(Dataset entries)
= Beginning of Section =

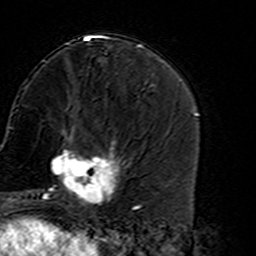
Breast MRI (dynamic contrast-enhanced), one axial slice. Position 57 of 160 along the scan axis. Cropped to one breast. Dynamic contrast-enhanced series, time point 2 of 7 at this slice position (early post-contrast). 3 T. TE 4.6 ms, TR 7.4 ms. 1 mm slice thickness. 256 × 256 image matrix. Female patient.
Annotated regions visible in this slice (semi-automatically segmented with operator editing):
- enhancing-tissue mask used for the functional tumour volume (all voxels passing the contrast-enhancement thresholds inside the analysis volume; usually the tumour): bounding box (x1, y1, x2, y2) in pixels: (45, 135, 127, 216)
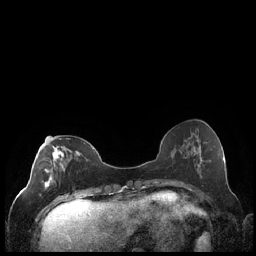
Breast MRI (dynamic contrast-enhanced), one axial slice; position 79 of 248 along the scan axis; dynamic contrast-enhanced series, time point 2 of 7 at this slice position (early post-contrast); 1.5 T; TE 1.9 ms, TR 4.2 ms; 0.8 mm slice thickness; 256 × 256 image matrix, field of view 320 × 320 mm. Female patient.
Annotated regions visible in this slice (semi-automatically segmented with operator editing):
- enhancing-tissue mask used for the functional tumour volume (all voxels passing the contrast-enhancement thresholds inside the analysis volume; usually the tumour): bounding box [x1, y1, x2, y2] px = [39, 136, 79, 198]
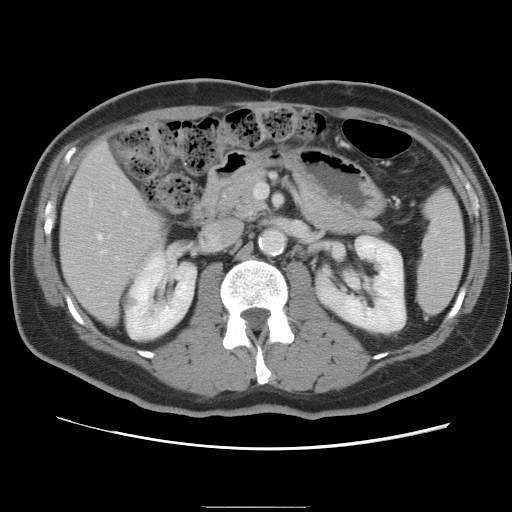
Contrast-enhanced abdominal CT, one axial slice. Slice 36 of 87 in the series (ordered by position). Intravenous contrast given. Soft-tissue window (W 400 / L 40 HU). 512 × 512 image matrix, field of view 363 × 363 mm. From the clinical record (not read from this slice): patient: male, age 68 years at operation; diagnosis: colorectal cancer liver metastases, imaged before liver resection; multiple liver metastases: no.
Structures marked on this image (manually delineated by an expert):
- hepatic veins: bounding box <98,234,104,251> (left, top, right, bottom; pixels)
- liver: <61,143,163,323>
- planned liver remnant (the part of the liver to remain after resection): <61,143,163,323>
- portal vein (with intrahepatic branches): <115,209,128,261>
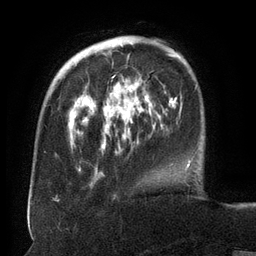
Breast MRI (dynamic contrast-enhanced), one axial slice. Position 36 of 134 along the scan axis. Cropped to one breast. Dynamic contrast-enhanced series, time point 2 of 6 at this slice position (early post-contrast). 3 T. TE 2.6 ms, TR 5.5 ms. 1.2 mm slice thickness. 256 × 256 image matrix, field of view 180 × 180 mm. Female patient.
Structures marked on this image (semi-automatically segmented with operator editing):
- enhancing-tissue mask used for the functional tumour volume (all voxels passing the contrast-enhancement thresholds inside the analysis volume; usually the tumour): bounding box (x1, y1, x2, y2) in pixels: (71, 45, 130, 176)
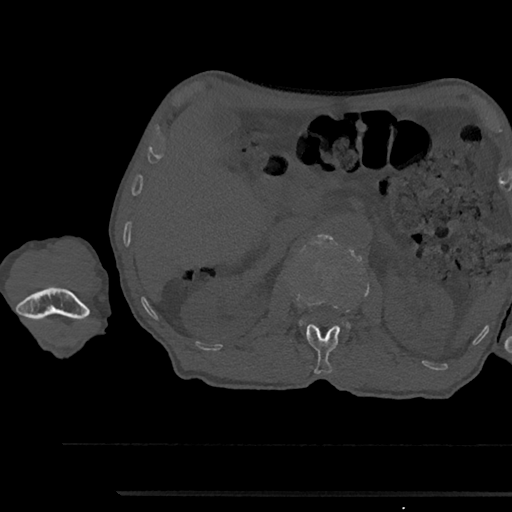
CT including the spine, one axial slice. Slice 612 of 797 in the series (ordered by position). Reconstruction kernel Br40s/3. 120 kVp. Bone window (W 1800 / L 400 HU). 0.5 mm slice thickness. 512 × 512 image matrix, field of view 367 × 367 mm. Male patient, age 79 years. Case-level facts recorded for this patient, not image findings: primary cancer: prostate.
Structures marked on this image (semi-automatically segmented with operator editing):
- L1 vertebra: bounding box [x1, y1, x2, y2] px = [296, 296, 340, 374]
- L2 vertebra: [300, 234, 350, 328]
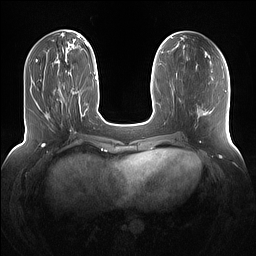
Breast MRI (dynamic contrast-enhanced), one axial slice. Dynamic contrast-enhanced series, time point 2 of 7 at this slice position (early post-contrast). 1.5 T. TE 1.4 ms, TR 5 ms. 1.2 mm slice thickness. 256 × 256 image matrix, field of view 360 × 360 mm. Female patient.
Outlined on this slice (semi-automatically segmented with operator editing):
- enhancing-tissue mask used for the functional tumour volume (all voxels passing the contrast-enhancement thresholds inside the analysis volume; usually the tumour): bounding box [x1, y1, x2, y2] px = [60, 67, 72, 111]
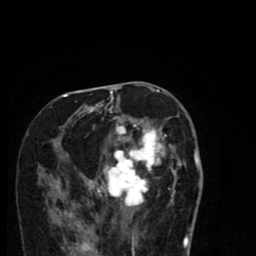
Breast MRI (dynamic contrast-enhanced), one axial slice. Position 38 of 80 along the scan axis. Cropped to one breast. Dynamic contrast-enhanced series, time point 2 of 8 at this slice position (early post-contrast). 1.5 T. TE 2.7 ms, TR 6.6 ms. 2 mm slice thickness. 256 × 256 image matrix, field of view 150 × 150 mm. Female patient.
Structures marked on this image (semi-automatic segmentation, software-assisted and operator-edited):
- enhancing-tissue mask used for the functional tumour volume (all voxels passing the contrast-enhancement thresholds inside the analysis volume; usually the tumour): bounding box [x1, y1, x2, y2] px = [53, 94, 185, 216]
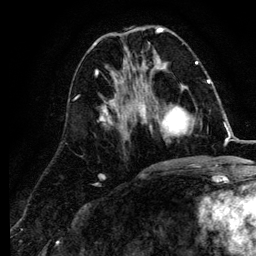
Breast MRI (dynamic contrast-enhanced), one axial slice; position 43 of 134 along the scan axis; cropped to one breast; dynamic contrast-enhanced series, time point 2 of 6 at this slice position (early post-contrast); 3 T; TE 4.2 ms, TR 7.9 ms; 1.2 mm slice thickness; 256 × 256 image matrix, field of view 170 × 170 mm. Female patient.
Outlined on this slice (semi-automatically segmented with operator editing):
- enhancing-tissue mask used for the functional tumour volume (all voxels passing the contrast-enhancement thresholds inside the analysis volume; usually the tumour): bounding box <141,84,194,137> (left, top, right, bottom; pixels)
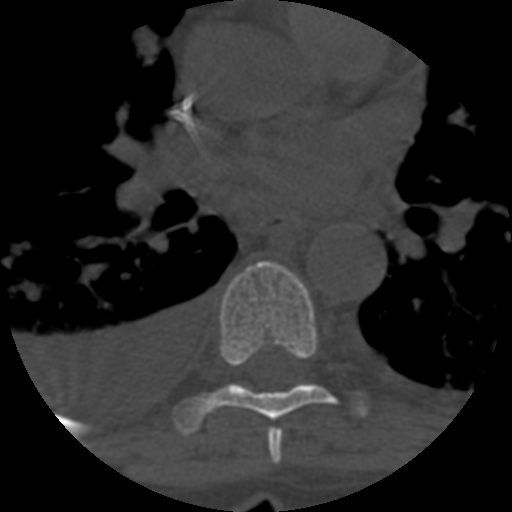
CT including the spine, one axial slice. Slice 416 of 708 in the series (ordered by position). Reconstruction kernel STANDARD. 120 kVp. One of 3 acquisitions stored at this slice position. Bone window (W 1800 / L 400 HU). 512 × 512 image matrix. Patient age 55 years. From the clinical record (not read from this slice): primary cancer: colon.
Structures marked on this image (semi-automatic segmentation, software-assisted and operator-edited):
- T6 vertebra: box from (x=267, y=428) to (x=283, y=464) px
- T7 vertebra: (x=174, y=261)–(x=336, y=434)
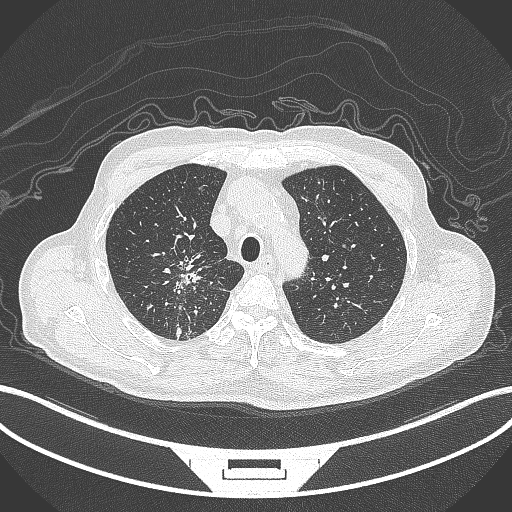
Chest CT, one axial slice; position 294 of 407 along the scan axis; lung window (W 1500 / L -600 HU); 512 × 512 image matrix, field of view 400 × 400 mm. Patient: male, 69 years. Case-level facts recorded for this patient, not image findings: clinical TNM (as recorded): T1c N1 M1.
Structures marked on this image (bounding box drawn by a radiologist):
- lung tumour (recorded histology: adenocarcinoma): bounding box <169,252,212,302> (left, top, right, bottom; pixels)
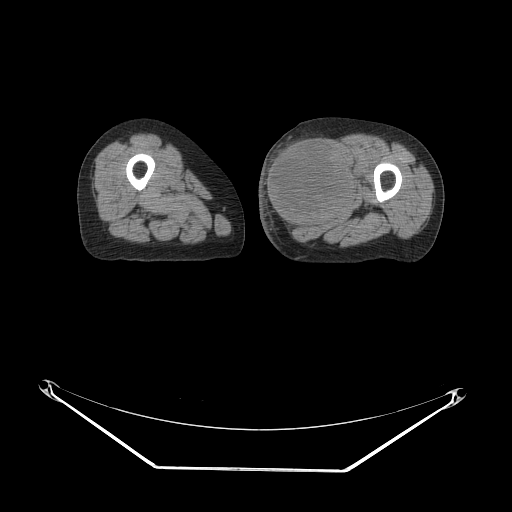
CT of an extremity soft-tissue mass (from a PET/CT study), one axial slice; slice 31 of 91 in the series (ordered by position); reconstruction kernel STANDARD; soft-tissue window (W 400 / L 40 HU); 512 × 512 image matrix, field of view 500 × 500 mm. Female patient. Case-level facts recorded for this patient, not image findings: histological type: pleomorphic leiomyosarcoma; grade: high; site of the primary tumour: left thigh.
Annotated regions visible in this slice (expert contour drawn on MRI and transferred to this co-registered scan by the dataset authors):
- gross tumour volume including surrounding oedema: box from (x=265, y=133) to (x=355, y=229) px
- gross tumour volume (mass): (x=265, y=135)–(x=355, y=227)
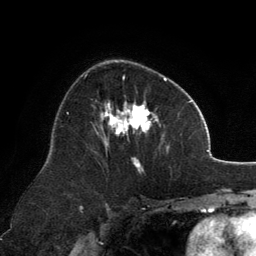
Breast MRI, one axial slice. Position 77 of 134 along the scan axis. Cropped to one breast. Dynamic contrast-enhanced series, time point 2 of 6 at this slice position (early post-contrast). 3 T. TE 2.8 ms, TR 7.1 ms. 1.2 mm slice thickness. 256 × 256 image matrix. Female patient.
Outlined on this slice (semi-automatic segmentation, software-assisted and operator-edited):
- enhancing-tissue mask used for the functional tumour volume (all voxels passing the contrast-enhancement thresholds inside the analysis volume; usually the tumour): bounding box [x1, y1, x2, y2] px = [95, 77, 169, 172]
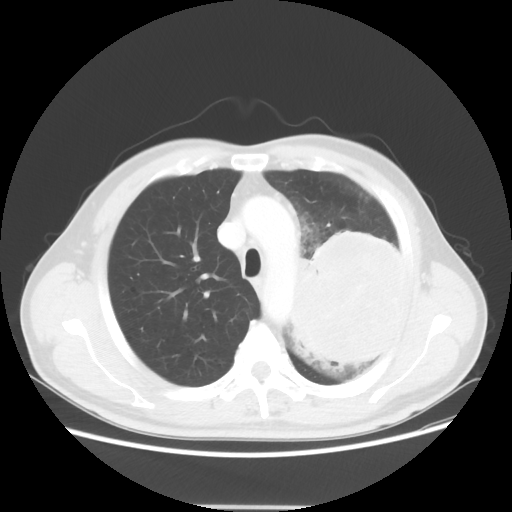
Chest CT, one axial slice; position 40 of 53 along the scan axis; lung window (W 1500 / L -600 HU); 512 × 512 image matrix. Patient: male, 60 years. Case-level facts recorded for this patient, not image findings: clinical TNM (as recorded): T4 N1 M1a.
Annotated regions visible in this slice (bounding box drawn by a radiologist):
- lung tumour (recorded histology: large cell carcinoma): box from (x=279, y=233) to (x=404, y=374) px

= End of Section =

Your task: Show the lines of the records that include the string "histology".

Answer space:
- lung tumour (recorded histology: adenocarcinoma): bounding box <169,252,212,302> (left, top, right, bottom; pixels)
- lung tumour (recorded histology: large cell carcinoma): box from (x=279, y=233) to (x=404, y=374) px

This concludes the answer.